ここからは原の音楽夜話 - 原の勝手な視点で様々な音楽を語ります。
ソロボーカル(ブラック男性編9)

時代が少し前後しますが60年代にモータウンレコードと共に黒人音楽の隆盛を支えたのがアトランティックレコードです。まずはアトランティックの歴史からみていきましょう。

アトランティックレコード

アトランティックレコードは、1947年にニューヨークで白人ながら黒人音楽を愛してやまないアーメット・アーティガンらによって設立され、ジャズやR&Bの黒人音楽の名作を次々世に送り出しました。50年代にはレイ・チャールズ、ドリフターズなど当時流行に最先端を行くサウンドで次々とヒットレコードを連発して成長。アトランティックレコードの黒人音楽のヒットを受け、当時アメリカンヒットチャートのビルボードにより「R&B=リズム&ブルース」という呼び名が確立され、人種の壁を越えて黒人音楽が広く親しまれる一助となりました。いまの若者が使うR&Bとはちょっと違いますが、、

アトランティックレコードが凄かったのは優秀な人材に恵まれていたことでもあります。敏腕プロデューサーで後に副社長になるジェリー・ウエクスラー。プロデューサー、エンジニアとして数々の名作を残したトム・ダウトなど、作曲陣もエルビスのハウンドドッグの作曲者リーバー&ストーラーなどがヒット曲を提供していました。

50年代にはアトランティックはすでに名門でしたが、60年代に入るとレイ・チャールズや人気歌手の相次ぐ移籍、更にビートルズなど英国勢の進出により苦戦を強いられます。しかしアレサ・フランクリン、ウイルソン・ピケットらの活躍。また、ウエクスラーのつてで南部の地方レーベルだったスタックスの全米配給会社になったことにより、オーティス・レディング、サム&デイブなどを傘下に加えて盛り返し、60年代黒人音楽をモータウンレコードと共に両輪として支えていきました。

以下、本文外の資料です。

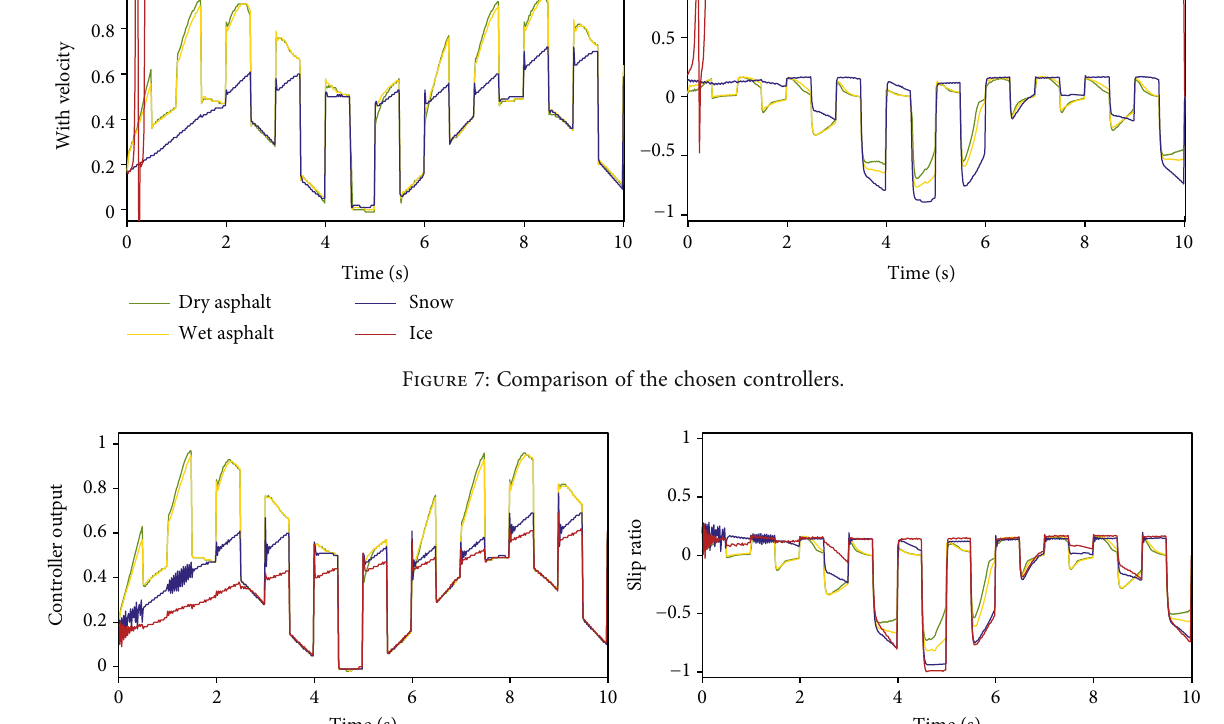
Figure 8: Evaluation of the controller trained on ice and dry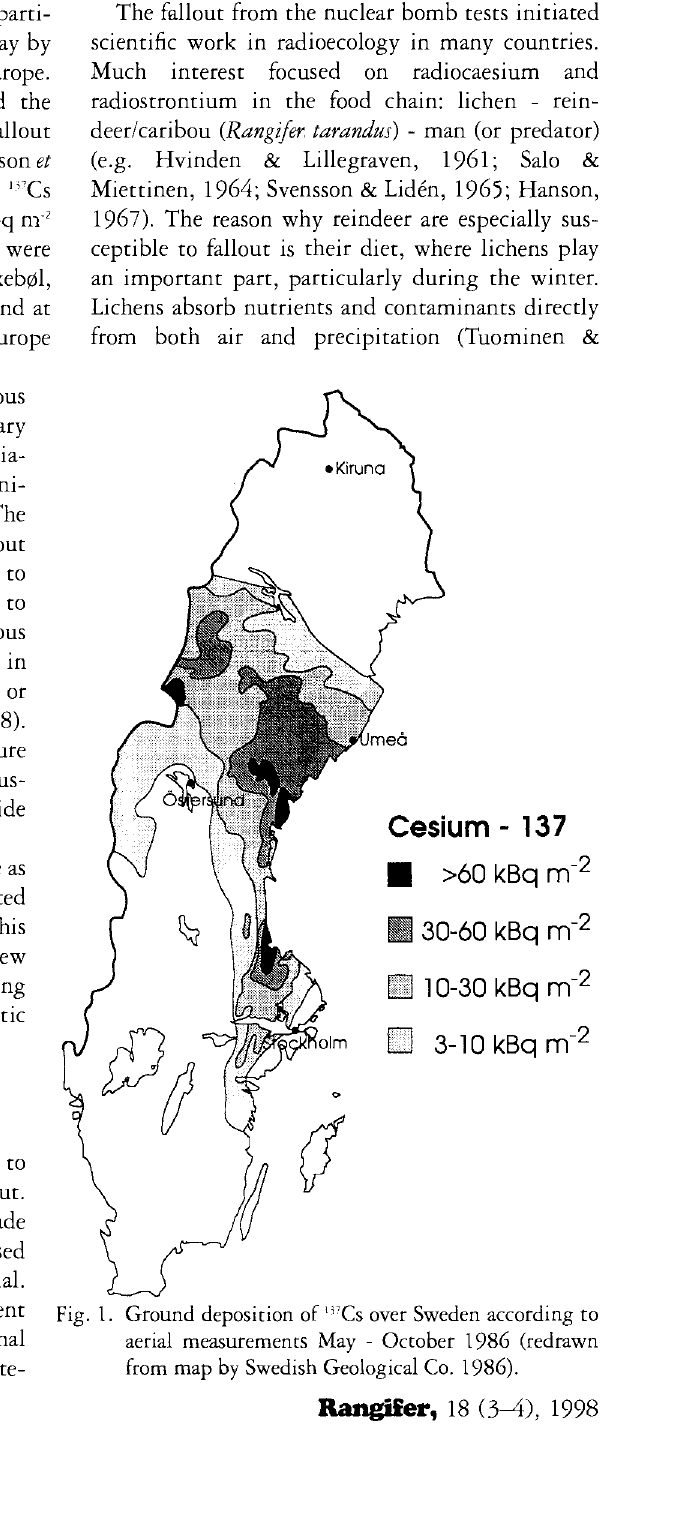
Fig. 1. Ground deposition of 15 Cs ovet Sweden according to aerial measurements May - October 1986 (redrawn from map by Swedish Geological Co.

しかし、60年代後半から70年代にかけては黒人音楽と共に白人ロック産業にも進出、ソニー&シェールのヒットを皮切りにバファッロースプリングフィールド、CSNY&Y、そしてクリーム、レッドツェッペリンと契約したり、イエスなどのプログレッシブロックにもいち早く目を付けブリティッシュロックのNo.1レーベルとして大きなマーケットに進出していきます。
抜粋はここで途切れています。